The methodology employed by the Florida appellate court, was not, as Hunter would have us conclude, only applicable in a particularized set of circumstances. Rather, the Florida appellate court, as had the courts Angulo-Gil, Edmonds, Flores, and Medina, determined what had preceded the verbal "no" constituted sufficient circumstances for the police officers to clarify what "no" meant. Applying that logic to the facts in this case, the detectives in the instant case, having had to provide additional explanation regarding the contents of the Miranda waiver form, found it advisable to again clarify the final statement on the form in order to elucidate Hunter's response.

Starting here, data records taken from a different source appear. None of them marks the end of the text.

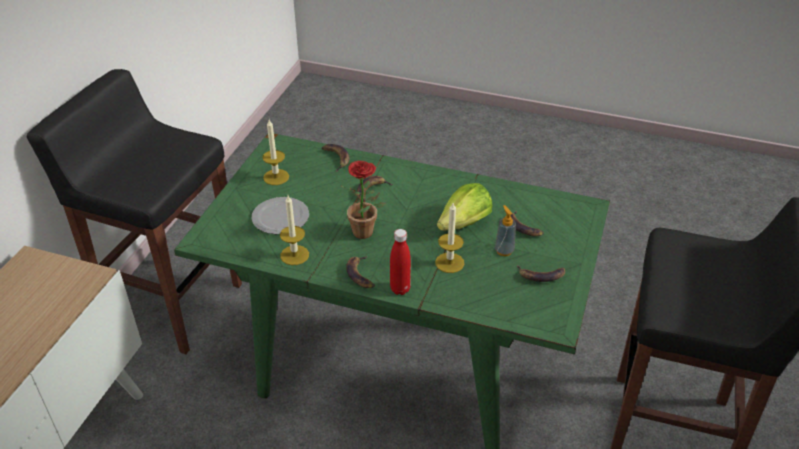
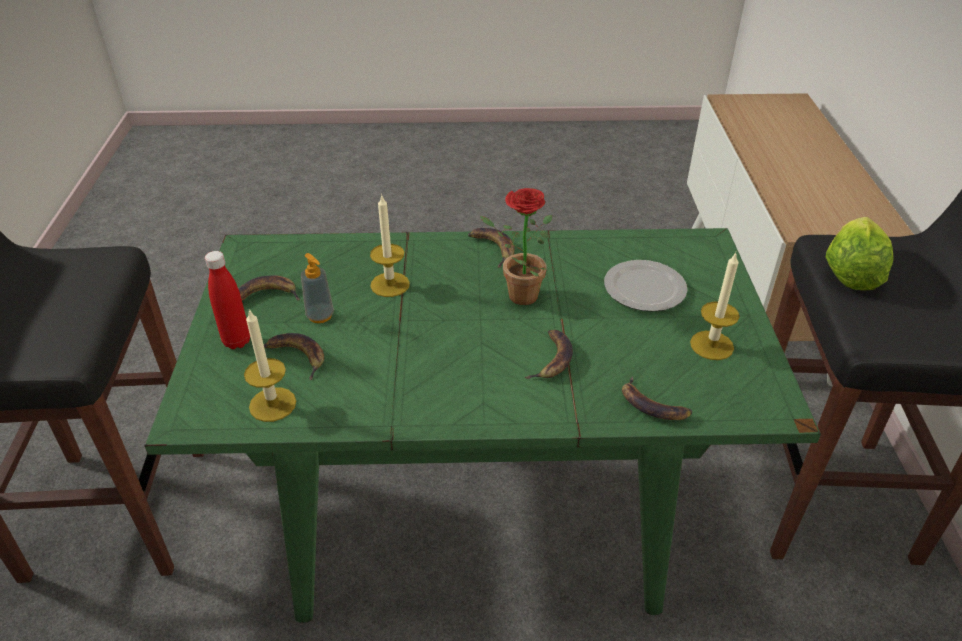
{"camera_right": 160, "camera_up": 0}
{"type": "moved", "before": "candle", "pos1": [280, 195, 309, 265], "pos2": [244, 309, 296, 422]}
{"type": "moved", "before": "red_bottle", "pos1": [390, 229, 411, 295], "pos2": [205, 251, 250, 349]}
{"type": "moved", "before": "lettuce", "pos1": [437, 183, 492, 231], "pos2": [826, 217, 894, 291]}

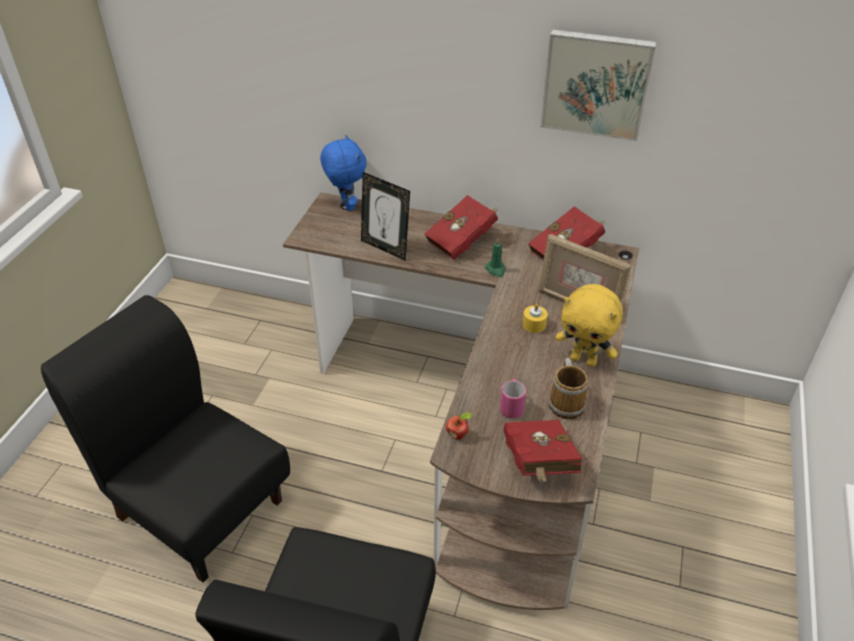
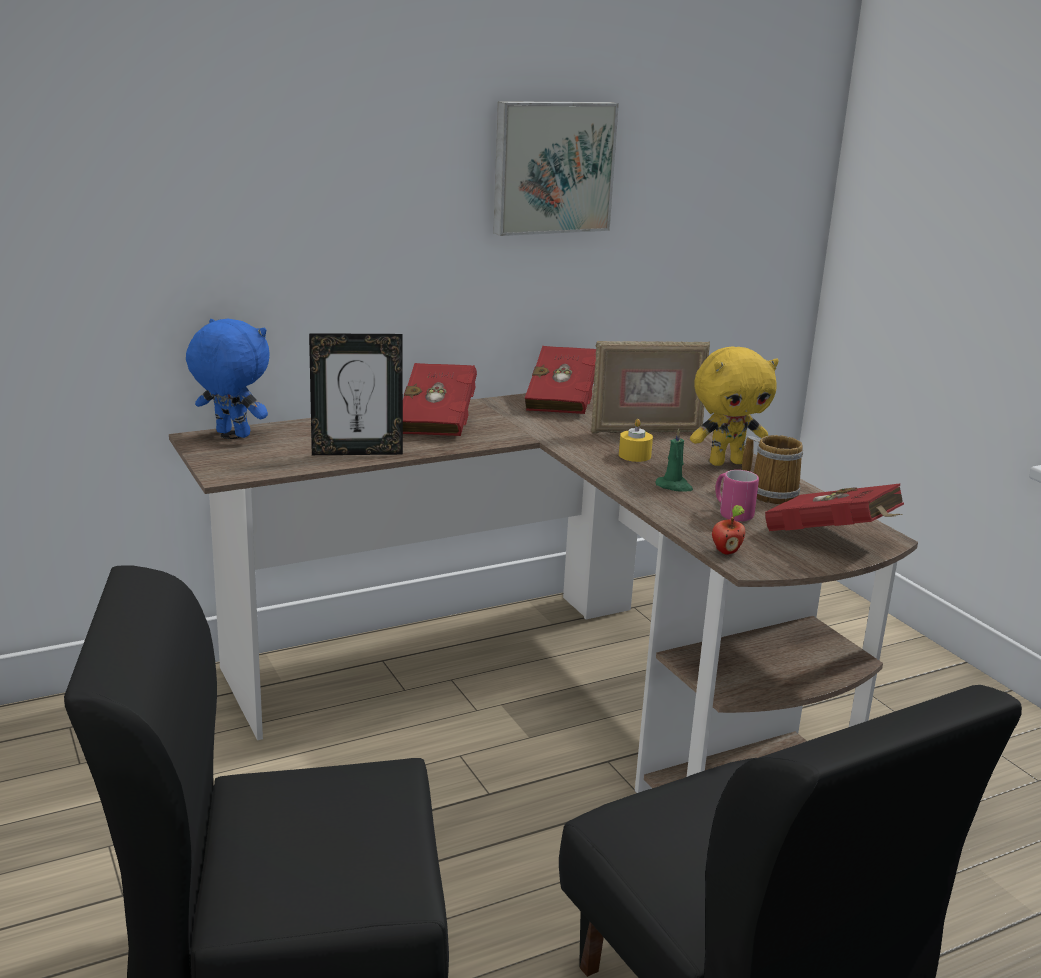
{"camera_right": -45, "camera_up": -20}
{"type": "moved", "before": "green_candle", "pos1": [485, 239, 506, 277], "pos2": [655, 428, 693, 492]}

In conclusion, Judge Taylor did not err when he denied the motion to suppress statements Hunter had made during the interview with police, because Hunter had failed to clearly invoke his Miranda rights. Hunter's convictions are affirmed.
JUDGMENT OF THE CIRCUIT COURT FOR BALTIMORE CITY AFFIRMED. COSTS TO BE PAID BY APPELLANT.
[*]This is an unreported opinion, and it may not be cited in any paper, brief, motion, or other document filed in this Court or any other Maryland Court as either precedent within the rule of stare decisis or as persuasive authority. Md. Rule 1-104.